Scarborough Shoal is contested by The Philippines, China, and Taiwan. Image from Google Maps.

The damage? A staggering estimated $17,850,000, according to initial assessments. Despite not conducting a formal study, the bureau sees this as a “serious concern.” Briguera is pushing for evidence, expecting clearer proof soon, which could indict not only Chinese but possibly other foreign fishers as well.

Contradicting the bureau, the Philippine Coast Guard found no evidence to back these cyanide fishing claims. Commodore Jay Tarriela stated they lack scientific study or evidence to pin this practice on Chinese or Vietnamese fishermen. It’s a notable discrepancy, highlighting the challenges in policing these rich yet contested waters.

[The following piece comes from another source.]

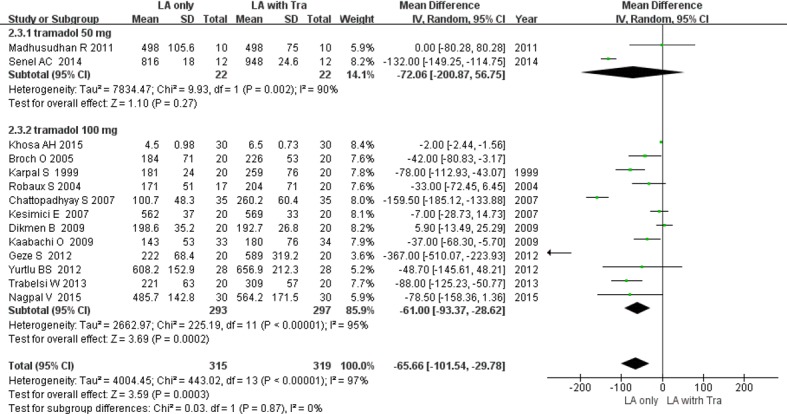
Forest plot demonstrating the duration of motor block.Subgroup analysis according to dose of tramadol. CI, confidence interval; LA, local anesthesia; SD, standard deviation; Tra, tramadol.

China’s history of overfishing and territorial claims in waters that are not theirs is well-documented. The Scarborough Shoal dispute exemplifies this pattern. Despite an international tribunal ruling in favor of the Philippines in 2016, China continues to ignore international law, patrolling with warships and coast-guard vessels, and effectively controlling the shoal.

Filipino fishermen in wooden boats sailing past a Chinese coast-guard ship near Scarborough Shoal, in disputed waters of the South China Sea. Credit: Ted Aljibe

Filipino fishing groups report hundreds of Chinese vessels overfishing, causing significant ecological damage. Researchers in 2018 accused these vessels of harming the atoll to the extent that the destruction is visible on Google Earth.

In response to the Philippines’ accusations, China, through The Global Times, dismissed them as baseless, a common tactic to deflect criticism of its maritime conduct. Yet, the evidence of China’s aggressive fishing practices and disregard for international rulings paints a stark picture of exploitation and environmental harm.

The Global Times is a tabloid owned and controlled by the Chinese Communist Party and is known to adhere closely to Beijing’s chosen talking points.

The ongoing dispute over Scarborough Shoal isn’t just a regional issue; it’s a global concern. It highlights the urgent need for international cooperation to protect marine environments and uphold the rule of law at sea. China’s actions in the South China Sea, marked by illegal overfishing and territorial claims, challenge global norms and threaten marine biodiversity and the livelihoods of local communities.